Format GISTIC2 all_data_by_genes.txt and cBioPortal
3 months ago

The documentation for cBioPortal file formats discussing continuous copy number states that the GISTIC2 output file <prefix>_all_data_by_genes.txt can be used directly as the cBioPortal data file (after changing column names.) cBioPortal expects this data to be in LOG2 format.
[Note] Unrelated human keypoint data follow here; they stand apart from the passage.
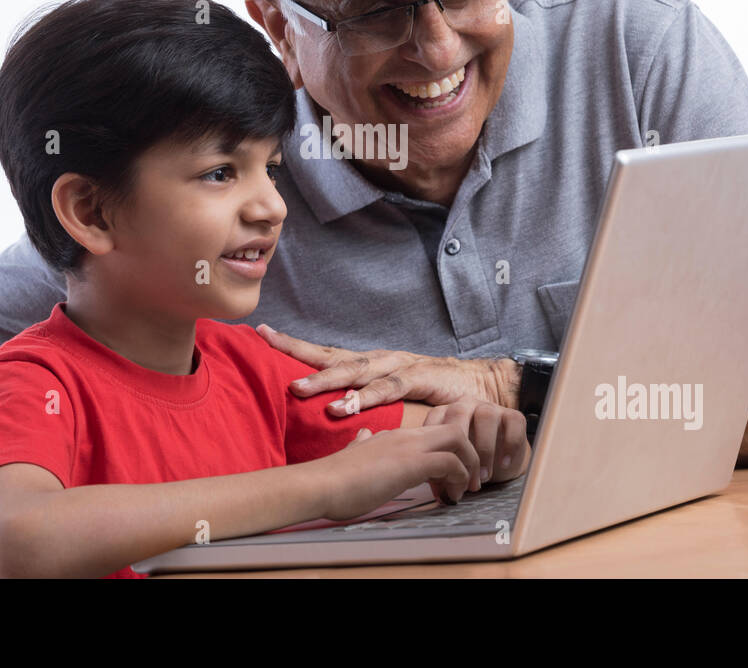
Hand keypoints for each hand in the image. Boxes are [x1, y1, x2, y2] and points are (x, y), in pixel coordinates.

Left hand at [258, 324, 520, 414]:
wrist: (484, 385)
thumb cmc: (436, 392)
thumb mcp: (395, 397)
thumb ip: (368, 403)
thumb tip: (333, 414)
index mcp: (371, 363)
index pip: (327, 352)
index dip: (295, 344)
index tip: (263, 333)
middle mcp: (379, 360)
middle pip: (332, 353)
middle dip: (298, 349)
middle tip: (267, 343)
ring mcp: (398, 366)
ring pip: (355, 371)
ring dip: (326, 380)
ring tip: (298, 389)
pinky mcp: (419, 378)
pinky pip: (388, 389)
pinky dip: (365, 398)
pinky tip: (345, 407)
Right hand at [312, 423, 481, 520]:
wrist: (317, 485)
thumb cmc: (332, 480)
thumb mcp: (353, 456)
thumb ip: (362, 445)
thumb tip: (363, 436)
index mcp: (394, 435)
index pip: (437, 430)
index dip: (451, 451)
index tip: (451, 477)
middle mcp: (405, 435)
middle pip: (456, 427)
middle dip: (470, 453)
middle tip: (469, 482)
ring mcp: (408, 446)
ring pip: (459, 438)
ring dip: (469, 466)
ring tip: (463, 491)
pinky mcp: (410, 463)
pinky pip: (451, 462)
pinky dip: (459, 479)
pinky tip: (450, 497)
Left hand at [422, 397, 529, 491]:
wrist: (503, 461)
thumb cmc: (472, 461)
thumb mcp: (455, 463)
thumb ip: (444, 470)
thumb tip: (439, 492)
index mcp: (448, 413)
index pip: (436, 417)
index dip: (436, 441)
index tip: (438, 468)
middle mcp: (468, 406)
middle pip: (459, 412)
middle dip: (459, 444)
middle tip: (462, 472)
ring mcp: (491, 409)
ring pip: (486, 416)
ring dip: (484, 448)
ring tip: (484, 475)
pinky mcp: (514, 416)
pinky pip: (514, 423)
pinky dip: (509, 445)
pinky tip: (504, 464)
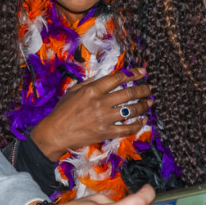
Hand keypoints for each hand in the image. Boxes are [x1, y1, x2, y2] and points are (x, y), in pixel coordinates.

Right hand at [30, 68, 150, 159]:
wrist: (56, 132)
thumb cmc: (62, 110)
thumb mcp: (73, 91)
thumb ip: (89, 82)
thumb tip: (104, 76)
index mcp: (92, 90)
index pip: (118, 78)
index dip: (133, 74)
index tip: (142, 72)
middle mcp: (101, 102)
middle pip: (129, 93)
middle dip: (143, 89)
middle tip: (149, 88)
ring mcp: (104, 118)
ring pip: (131, 110)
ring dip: (143, 105)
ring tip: (149, 102)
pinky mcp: (106, 132)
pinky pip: (127, 129)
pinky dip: (137, 125)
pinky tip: (142, 121)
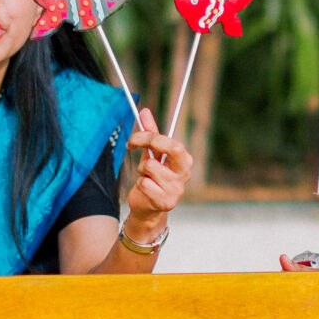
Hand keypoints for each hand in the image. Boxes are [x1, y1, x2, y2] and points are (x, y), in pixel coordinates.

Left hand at [119, 110, 192, 234]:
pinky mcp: (166, 202)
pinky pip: (144, 184)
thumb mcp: (152, 154)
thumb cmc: (152, 178)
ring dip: (141, 171)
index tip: (133, 139)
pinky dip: (140, 185)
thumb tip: (145, 111)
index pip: (171, 141)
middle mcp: (185, 173)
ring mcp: (177, 188)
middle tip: (133, 144)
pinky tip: (146, 191)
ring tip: (145, 178)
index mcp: (184, 160)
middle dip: (150, 143)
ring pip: (150, 167)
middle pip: (172, 147)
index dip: (148, 136)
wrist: (149, 208)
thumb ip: (150, 134)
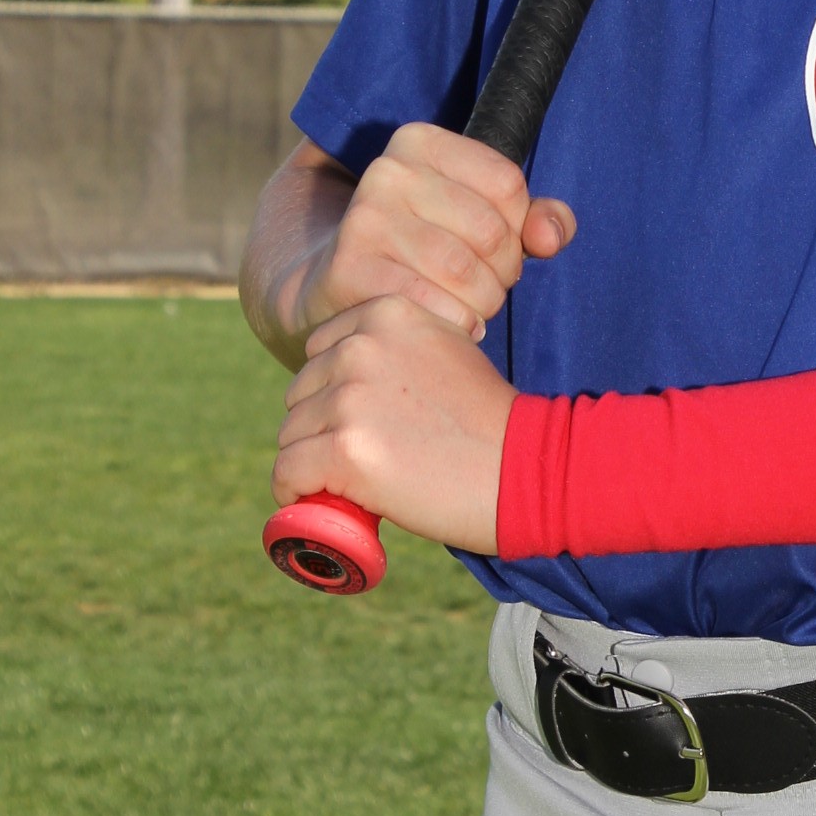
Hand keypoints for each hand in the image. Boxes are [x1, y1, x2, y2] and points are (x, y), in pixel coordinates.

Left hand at [274, 295, 512, 550]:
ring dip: (312, 462)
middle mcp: (362, 347)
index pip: (321, 350)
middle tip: (367, 458)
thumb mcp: (447, 352)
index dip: (333, 391)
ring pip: (292, 435)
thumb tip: (347, 381)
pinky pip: (287, 472)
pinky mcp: (343, 449)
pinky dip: (294, 492)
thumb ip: (398, 350)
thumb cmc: (491, 423)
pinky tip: (315, 501)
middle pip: (302, 393)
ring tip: (356, 482)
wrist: (529, 469)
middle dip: (322, 427)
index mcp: (387, 314)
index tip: (359, 421)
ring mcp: (350, 398)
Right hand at [292, 124, 573, 347]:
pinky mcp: (350, 268)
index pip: (508, 183)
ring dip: (482, 304)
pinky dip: (457, 324)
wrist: (328, 282)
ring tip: (467, 306)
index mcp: (419, 141)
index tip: (494, 246)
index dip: (519, 227)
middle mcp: (388, 171)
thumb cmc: (420, 248)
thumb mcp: (478, 216)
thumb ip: (533, 218)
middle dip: (503, 273)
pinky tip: (447, 324)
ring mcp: (364, 219)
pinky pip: (436, 306)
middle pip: (492, 232)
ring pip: (467, 274)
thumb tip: (550, 237)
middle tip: (483, 286)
I have a file all_data_by_genes.txt (NOTE: Not <prefix>_all_data_by_genes.txt) generated by a run of GISTIC2 against an amalgamated segment (*.seg) file. However, then I try to use it according to the documentation, cBioPortal errors out saying that there are negative numbers in the data fields of the file (and there are.) This makes me assume the file is not actually LOG2 data.

Does anyone know ...

  1. What is the data type/format of the data in this file?
  2. Should I be using a different output file instead of all_data_by_genes.txt?
  3. If I SHOULD be using all_data_by_genes.txt, do I need to convert the data?

Thanks! Mike

As it turns out, the problem was that the output file all_data_by_genes.txt often has a negative value in the Gene ID to (Entrez_Gene_Id) column. This breaks the import into cBioPortal.

It has been confirmed by the GISTIC2 developers that this negative value is normal behavior, and can be ignored. The solution is to clean the file, and change all negative values in the Gene ID column to "Na"

From the developer...

The negative integers can be safely ignored. They aren't really valid genes but we've used them internally to represent non-gene entities such as e.g. expression of miRNA.